Architecture can also be key. Doctors' offices need to be laid out so that patients cannot leave without passing by the collections window or desk, says Borglum. If they do get by it, he suggests placing a stop sign on the out door, indicating that the exiting patient needs to see the receptionist before hitting the street.

That one got away!

If things go awry and the patient leaves without paying, the collection process begins -- and it can be expensive. Some estimate that the average cost of processing a bill to self-payer is $8, and that on average it takes 2.5 statements to collect. That's $20 per patient. So, if each month a practice has 100 self-pay patients who don't pay up-front, the cost to the practice would be $2,000 per month. MGMA's Gans says that, on average, about 20 percent of what practices collect is spent on going after receivables.

"To get your money, you have to be consistent," says Medlock. "You have to make sure patients understand the urgency of the matter -- that they have to take care of the obligation they have created."

Borglum says he prefers using the phone because it's better for making patients face the situation, rather than sending them a letter they can simply ignore. But watch out for the Fair Debt Collection Practices Act, particularly if you use a collection agency (see "Keep It Fair," page 43). Among other things, the act outlines when it is acceptable to call a person from whom you are trying to collect a debt (not before 8 a.m. or after 9 p.m.); what constitutes harassment or unfair practices (threats of harm); and what is considered misleading representation (misstating the amount owed).

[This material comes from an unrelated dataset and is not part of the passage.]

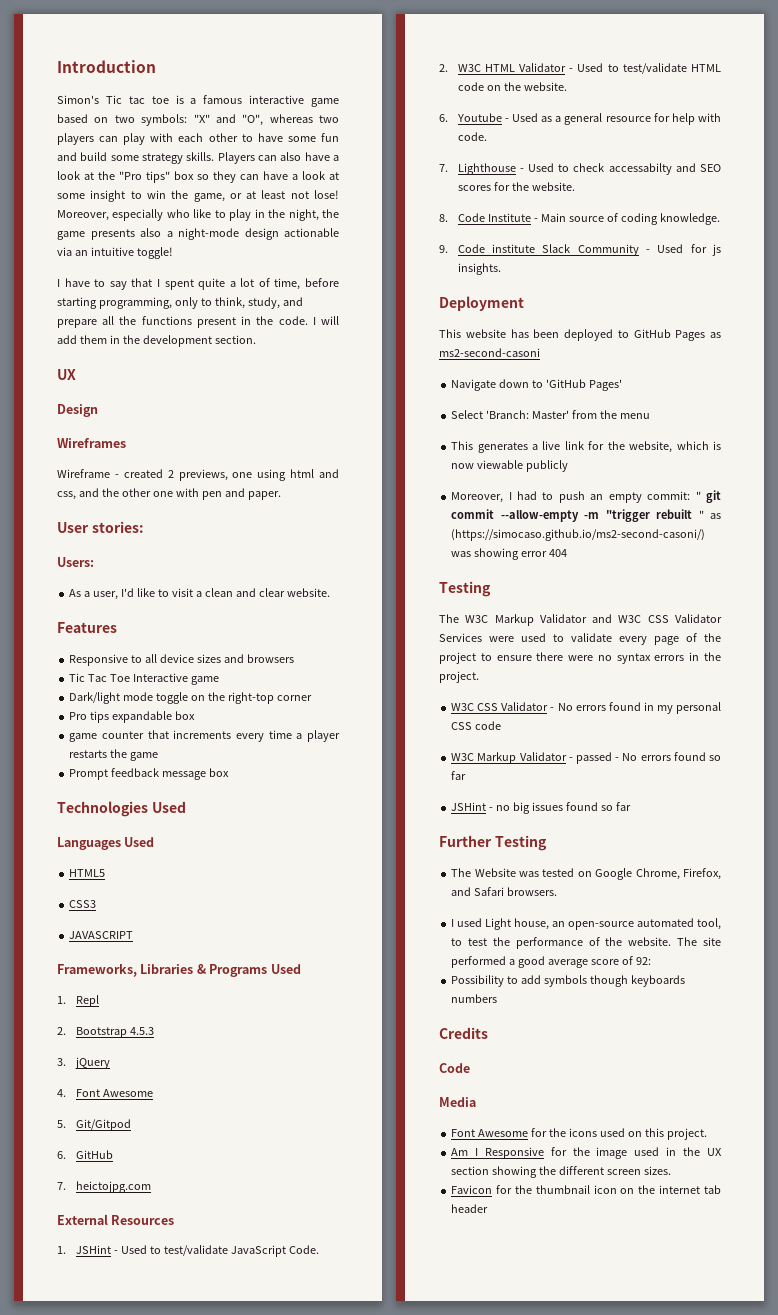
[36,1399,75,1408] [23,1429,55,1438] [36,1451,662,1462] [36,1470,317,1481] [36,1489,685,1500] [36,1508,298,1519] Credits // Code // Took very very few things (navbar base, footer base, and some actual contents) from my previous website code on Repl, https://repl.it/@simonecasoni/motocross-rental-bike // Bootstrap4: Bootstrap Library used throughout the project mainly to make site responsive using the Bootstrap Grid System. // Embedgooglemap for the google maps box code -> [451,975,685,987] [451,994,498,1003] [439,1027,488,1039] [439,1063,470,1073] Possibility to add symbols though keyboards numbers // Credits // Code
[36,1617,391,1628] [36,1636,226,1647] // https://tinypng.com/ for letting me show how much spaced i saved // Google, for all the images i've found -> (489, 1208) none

Each practice has its own policy on how frequently to call or write their nonpaying self-payers, but many will make three attempts via phone or send three letters. Offices tend to send out letters on a monthly cycle, but Borglum thinks it's better to do it even more frequently. "Every two weeks gets better results," he contends.

Industry experts differ widely on one's chances of getting paid by self-payers once they've left the office. Some say it's as low as 50 percent, while others, like Borglum, say it's much higher, around 95 percent.

After the 60-day mark, though, the chances drop to almost nil, Borglum adds. And, unfortunately, this is the time to consider moving the bill into the bad-debt category of your balance sheet.